Entonces el se abrazará con sus súbditos cuando de la medianoche y ellos sufran los efectos de la pirotecnia y la esquina sea mucho más ruidosa aún que de costumbre. Cuando las explosiones pasen y todo vuelva a la calma, a Cortez, le acariciará las orejas para recordarle que no sólo ambos son callejeros “por derecho propio” y a su Bravo le estampara un beso en la trompa para recordarle que “esta será mi casa…”
Como Alejandro, otras decenas de miles en esta ciudad que mata menos que otras, pero con la misma eficacia, y millones en el mundo, recibirán en la soledad de su inconmensurable pobreza el nacimiento del Niño Jesús. Será uno, dos, cientos de miles de Alejandros, los que por techo vislumbran el cielo, por baño una fuente y por comedor una esquina urbana donde luzca el árbol navideño en el que cuelgue un halo de esperanza al que todos, absolutamente todos, están invitados a entrar.

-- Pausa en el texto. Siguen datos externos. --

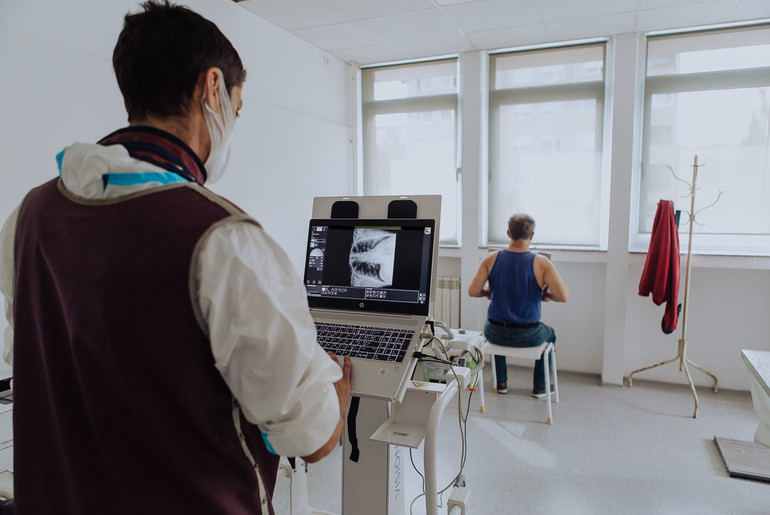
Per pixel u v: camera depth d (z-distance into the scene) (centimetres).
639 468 257
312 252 141
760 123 338
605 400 343
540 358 311
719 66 343
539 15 314
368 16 313
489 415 322
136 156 66
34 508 73
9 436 148
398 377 104
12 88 177
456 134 414
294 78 350
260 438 78
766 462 255
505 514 221
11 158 177
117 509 66
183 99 70
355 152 430
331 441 72
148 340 61
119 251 62
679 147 357
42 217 70
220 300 60
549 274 295
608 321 367
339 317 128
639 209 372
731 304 352
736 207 349
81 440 69
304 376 66
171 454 65
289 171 339
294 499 190
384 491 160
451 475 252
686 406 331
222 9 280
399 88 429
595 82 371
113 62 72
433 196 137
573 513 221
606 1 291
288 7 297
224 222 62
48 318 69
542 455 271
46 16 191
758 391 185
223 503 69
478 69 389
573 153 384
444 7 299
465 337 200
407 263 129
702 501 228
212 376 66
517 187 403
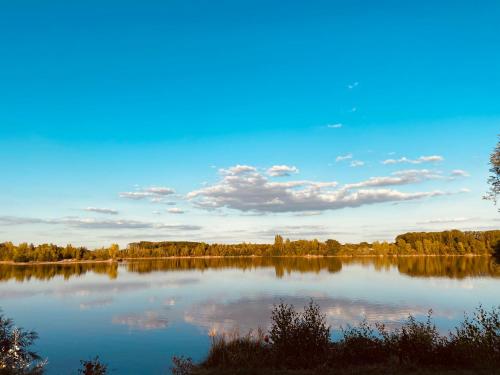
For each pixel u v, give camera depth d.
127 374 21.28
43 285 72.62
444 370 15.04
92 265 163.62
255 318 35.69
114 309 43.28
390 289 56.06
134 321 35.94
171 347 26.47
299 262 165.88
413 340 17.09
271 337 17.95
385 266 120.56
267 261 182.00
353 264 139.50
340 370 15.69
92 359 24.16
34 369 17.39
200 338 28.66
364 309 38.44
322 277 80.75
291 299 46.66
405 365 15.68
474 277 74.31
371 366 15.98
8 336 16.70
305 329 17.61
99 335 30.69
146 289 62.97
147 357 24.36
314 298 47.19
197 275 94.12
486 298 45.22
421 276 77.88
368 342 17.83
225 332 29.95
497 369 14.54
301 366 16.48
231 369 17.08
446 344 16.94
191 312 39.72
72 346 27.38
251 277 84.12
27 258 178.75
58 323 35.88
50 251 184.75
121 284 72.94
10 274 104.81
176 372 18.89
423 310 37.56
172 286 67.06
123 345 27.41
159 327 33.03
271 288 60.03
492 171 25.58
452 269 98.12
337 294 50.84
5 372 15.45
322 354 16.97
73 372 21.73
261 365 16.84
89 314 40.47
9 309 44.56
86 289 64.75
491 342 15.96
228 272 103.19
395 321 32.25
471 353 15.78
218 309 41.09
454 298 45.62
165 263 180.25
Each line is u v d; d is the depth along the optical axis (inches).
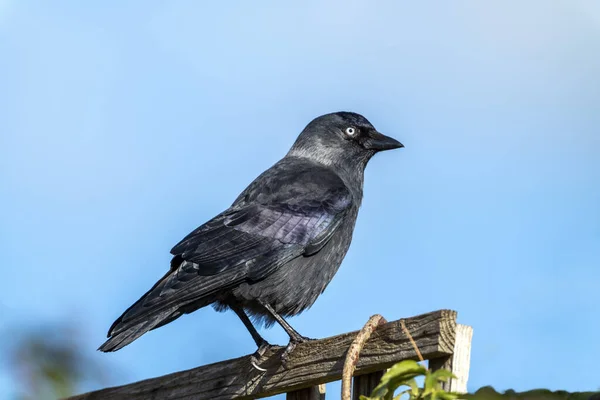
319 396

Ellos estarán allí, durmiendo el sueño de los que lo perdieron casi todo meno la fe. Mientras los que pasan cerca de este Alejandro y todos los Alejandros del mundo, cargados de paquetes y otro tipo de miserias e innecesidades, se ahorren el “Feliz Navidad”, negándose a entrar al reino de Alejandro. Aunque más no sea para husmear cómo es la vida cuando la moneda cae del lado del sello.